Pringle, with the heroism and defiance that inspired his men, as the Royal Marines' history records, refused to let his injuries keep him from his post for long. The Home Secretary, Willie Whitelaw, in the House of Commons, noted Pringle's “speedy recovery”, as the Government sought, in March 1982, to renew the terms of the 1976 Prevention of Terrorism Act.

By 1 April Pringle was back at the Ministry of Defence; he continued as Commandant-General until 1984. The handover put him back at work only 24 hours before Argentina invaded the Falkland Islands. Pringle chaired a generals' meeting at the MoD, and on 4 April joined 40 officers in the ballroom at the Marines' Plymouth headquarters, Hamoaze House, to hear the then RM Major Ewen Southby-Tailyour present his detailed study of the islands' geography, knowledge which was to be invaluable later for the amphibious landings at San Carlos.

Pringle stayed in London close to the heart of decision-making while his men, led in the field by Brigadier Julian Thompson and later by Major General Moore, learned to “yomp” on foot across the rough terrain, after the Argentine air force destroyed the helicopters that could have ferried them.

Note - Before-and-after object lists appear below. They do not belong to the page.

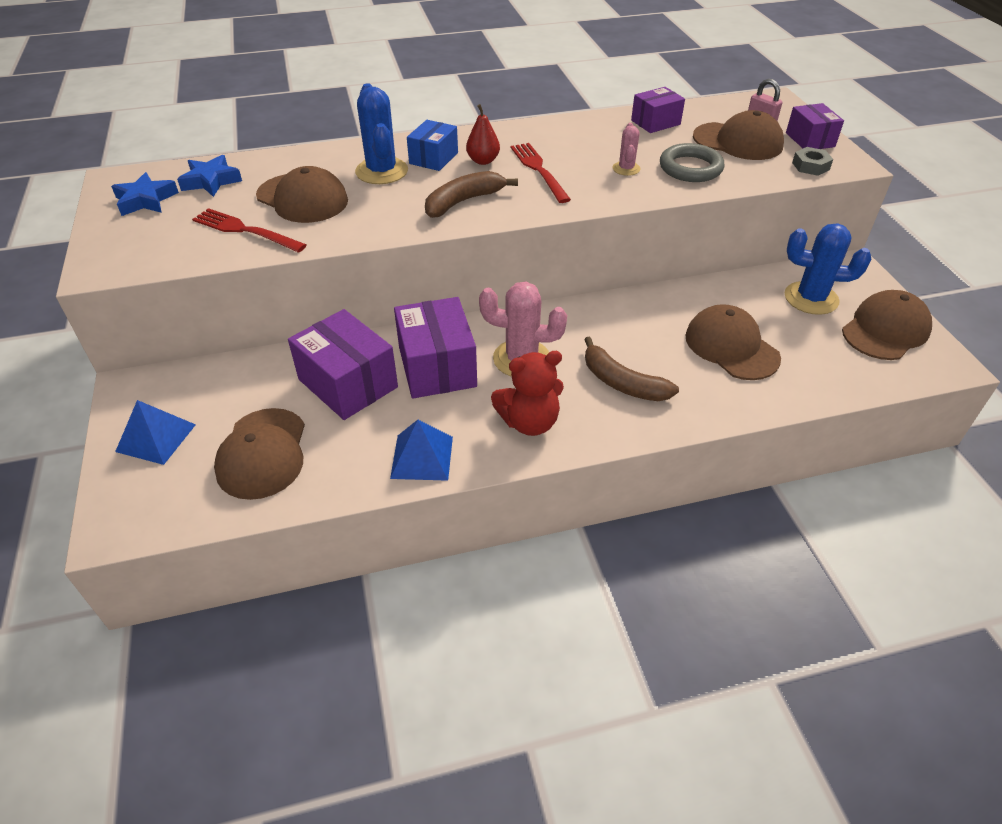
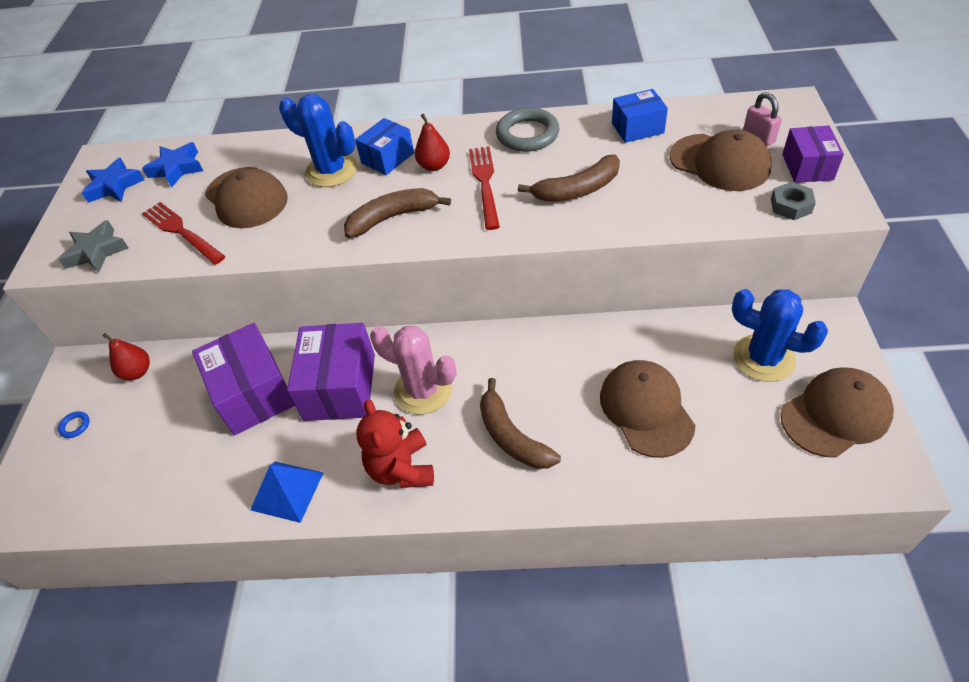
camera: 20 degrees right, 5 degrees up
(155, 255) = (96, 252): none -> grey star
(156, 438) = (75, 426): blue pyramid -> blue ring
(208, 382) = (137, 372): none -> red pear
(262, 453) = (153, 460): brown cap -> none
(381, 171) = (331, 171): blue cactus -> blue cactus turned 60 degrees counterclockwise
(529, 422) = (401, 468): red teddy bear -> red teddy bear turned 75 degrees clockwise
(626, 169) = (577, 190): pink cactus -> brown banana
(655, 122) = (637, 128): purple box -> blue box
(690, 168) = (648, 195): grey ring -> grey ring (527, 134)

From Port Stanley Brigadier Thompson wrote Pringle a letter of appreciation of the policies he had put into practice, training Marines in toughness, self-reliance and expectation of a minimum of support, achieved by winters in Norway's snowbound wastes, and emphasis on amphibious landing skills: “I remember that you have always said that it does not matter where we finally fight, the training and experience that we have gained in Norway in winter will stand us in good stead, and that has been the case during 'Operation Corporate' [the Falklands campaign].”

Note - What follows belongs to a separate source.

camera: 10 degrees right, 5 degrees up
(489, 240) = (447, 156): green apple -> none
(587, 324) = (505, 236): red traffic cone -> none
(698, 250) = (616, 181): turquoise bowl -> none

Pringle pushed on with his own physical challenge; he could eventually get about on an artificial foot with a walking stick. He used his experience of disability to advise wounded Falklands veterans, and took these ideas farther, campaigning to help disabled people, soldiers and civilians, find work and improve mobility.

He served from 1984 until 2000 as President of St Loye's College, the foundation for the disabled established in Exeter in 1937, allowing it the use of the Marines Training Centre at Lympstone, and with his wife, Jacqueline, attending many events in its support in Devon. The founder, Dame Georgiana Buller, had been, like him, an able-bodied person forced to adapt after injury, in her case a riding accident that damaged her spine.

Exeter University awarded Pringle an Honorary LLD in 1994. He already had an Honorary DSc from City University awarded in 1982, and he was a liveryman of the Plaisterers' Company, promoting skills training. He was chairman and chief executive from 1984-91 of Chatham Historic Dockyard Trust, preserving for education one of the Marines' oldest bases.

Steuart Pringle was educated at Sherborne School and commissioned into the Royal Marines as a Second Lieutenant in 1946. His specialty became signalling, and after a spell instructing, he was appointed Brigade Signal Officer, 3 Commando, stationed with No 2 Comcen (communications centre) Troop Joint Communications Unit at police headquarters in Kuching on Borneo. During the uprising against the Sultan of Brunei in 1961, the Marines commandeered boats, rescued hostages and drove rebels into the jungle.

From 1964, after staff college, Pringle was on the defence planning staff, and his destiny of command became clear with his appointment as the Marines' Chief Signal Officer (1967-69). He served with 40 Commando in the Far East before becoming CO of 45 Commando Group (1971-74).

After periods at Commando Forces' HQ and the Royal College of Defence Studies he was promoted to Major-General, serving as Chief of Staff to the Commandant-General, Lieutenant-General Sir John Richards (1979-81). He contributed to the books Peace and the Bomb (1983) and The Future of British Sea Power (1984). Pringle, who became 10th baronet Pringle of Stichill on his father's death in 1961, married Jacqueline Gladwell in 1953. He is succeeded by his son Simon.

Steuart Robert Pringle, soldier: born Dover 21 July 1928; married 1953 Jacqueline Marie Gladwell (died 2012; two sons, two daughters); Bt. 1961; KCB 1982; died London 18 April 2013.